6. Openness generally won’t scare investors: Spending months and months and millions of dollars on a bid process only to have the deal die due to legislative or regulatory approval is every bidder’s worst nightmare. By opening up the process to include key stakeholders and the public, Pittsburgh actually increased the chance that the deal would go through. So the city’s record-setting openness didn’t scare investors; it made the deal more palatable to them.

7. Give second chances: Pittsburgh and Chicago do have one thing in common: both cities will have their parking operated by LAZ. Last year, LAZ ran into trouble when rate increases caused technical glitches with Chicago’s meters. In a recent interview with Infrastructure Investor, Chicago Mayor Richard Daley acknowledged this as a “mistake”. In Pittsburgh, LAZ will clearly have a chance to learn from it.

8. Switch teams if you need to: LAZ didn’t begin the bidding process with its ultimate co-winner, JPMorgan. At the outset, LAZ aligned with LambdaStar Infrastructure Partners and Aurora Capital Partners. The shift may have indicated that LambdaStar didn’t yet have any equity to contribute to the deal, while Aurora declined to invest in it. So just because you don’t have a partner at the outset doesn’t mean you shouldn’t throw your hat into the ring.

9. KKR – no lesson, but further questions: One of the seven firms qualified for the auction was private equity firm Kohlberg Kravis Roberts, which has been attempting to raise an infrastructure fund since early 2009. In the end, there was no KKR bid, raising questions both about how appetising parking is as an infrastructure asset and how appetising the KKR fund is to investors.

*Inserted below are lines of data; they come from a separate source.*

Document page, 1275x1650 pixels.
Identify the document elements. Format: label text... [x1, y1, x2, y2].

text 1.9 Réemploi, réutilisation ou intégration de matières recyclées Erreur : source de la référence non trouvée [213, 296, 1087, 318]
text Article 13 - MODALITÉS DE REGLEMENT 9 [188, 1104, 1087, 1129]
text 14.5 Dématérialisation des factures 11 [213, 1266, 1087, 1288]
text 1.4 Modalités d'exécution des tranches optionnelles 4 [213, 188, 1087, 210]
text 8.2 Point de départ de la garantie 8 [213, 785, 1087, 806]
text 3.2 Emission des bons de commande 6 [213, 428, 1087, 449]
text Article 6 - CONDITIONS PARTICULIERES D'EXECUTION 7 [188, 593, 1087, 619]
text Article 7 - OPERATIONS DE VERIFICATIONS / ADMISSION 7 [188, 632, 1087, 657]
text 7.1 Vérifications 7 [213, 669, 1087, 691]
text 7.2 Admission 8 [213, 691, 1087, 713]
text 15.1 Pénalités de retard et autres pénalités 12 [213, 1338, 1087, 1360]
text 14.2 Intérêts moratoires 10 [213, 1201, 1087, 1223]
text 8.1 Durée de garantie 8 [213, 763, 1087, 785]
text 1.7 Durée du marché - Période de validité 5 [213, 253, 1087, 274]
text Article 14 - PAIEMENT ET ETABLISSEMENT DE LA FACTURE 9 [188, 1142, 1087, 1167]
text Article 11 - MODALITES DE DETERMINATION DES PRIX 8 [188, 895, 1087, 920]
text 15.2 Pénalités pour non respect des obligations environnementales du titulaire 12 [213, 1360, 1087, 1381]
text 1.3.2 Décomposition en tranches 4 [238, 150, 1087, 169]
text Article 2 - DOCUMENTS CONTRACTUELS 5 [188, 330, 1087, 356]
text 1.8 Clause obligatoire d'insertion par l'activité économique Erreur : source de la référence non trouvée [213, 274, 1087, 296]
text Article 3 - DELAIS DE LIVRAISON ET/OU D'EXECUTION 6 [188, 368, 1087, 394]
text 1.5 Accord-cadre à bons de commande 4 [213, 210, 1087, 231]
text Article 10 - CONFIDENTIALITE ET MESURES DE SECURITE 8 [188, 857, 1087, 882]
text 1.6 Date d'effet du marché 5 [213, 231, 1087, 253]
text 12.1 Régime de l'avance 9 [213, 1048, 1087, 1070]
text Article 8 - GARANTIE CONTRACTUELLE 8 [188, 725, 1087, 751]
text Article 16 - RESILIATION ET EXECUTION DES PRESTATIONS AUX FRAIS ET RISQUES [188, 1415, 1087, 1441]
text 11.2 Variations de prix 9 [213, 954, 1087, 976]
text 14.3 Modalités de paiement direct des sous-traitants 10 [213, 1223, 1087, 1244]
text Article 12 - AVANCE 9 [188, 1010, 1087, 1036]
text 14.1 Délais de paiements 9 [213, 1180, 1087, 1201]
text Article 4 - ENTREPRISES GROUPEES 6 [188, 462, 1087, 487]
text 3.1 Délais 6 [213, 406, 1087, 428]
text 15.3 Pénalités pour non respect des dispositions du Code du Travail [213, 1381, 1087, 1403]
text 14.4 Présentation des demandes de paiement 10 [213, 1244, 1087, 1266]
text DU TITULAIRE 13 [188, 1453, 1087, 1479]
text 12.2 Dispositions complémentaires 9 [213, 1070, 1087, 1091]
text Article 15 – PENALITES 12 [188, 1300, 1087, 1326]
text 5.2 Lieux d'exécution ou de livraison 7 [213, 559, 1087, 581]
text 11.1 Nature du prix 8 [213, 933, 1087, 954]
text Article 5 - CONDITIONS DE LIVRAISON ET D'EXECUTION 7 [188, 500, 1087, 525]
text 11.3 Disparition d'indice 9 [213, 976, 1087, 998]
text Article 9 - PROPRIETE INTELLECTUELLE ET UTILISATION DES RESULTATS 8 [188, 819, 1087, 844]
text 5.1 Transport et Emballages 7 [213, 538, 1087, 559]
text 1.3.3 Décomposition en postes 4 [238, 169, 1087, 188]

10. Be careful with contingencies: In years past, Pittsburgh has had to adjust its annual budgets because the Intergovernmental Cooperation Authority (ICA), an oversight body that must approve its budget, “will not accept numbers that are contingent,” says ICA head Henry Sciortino. By including the $452 million deal proceeds in the 2011 budget, Mayor Ravenstahl is therefore making a bold bet that the deal will go through – soon. One can only hope that the bet won’t go the way of another famous contingent budget in Pennsylvania: in 2007, the Pennsylvania legislature gambled on federal approval of tolling of the I-80 highway in order to fund its transportation needs. Net result: no I-80 tolls and a $60 billion transportation funding crisis.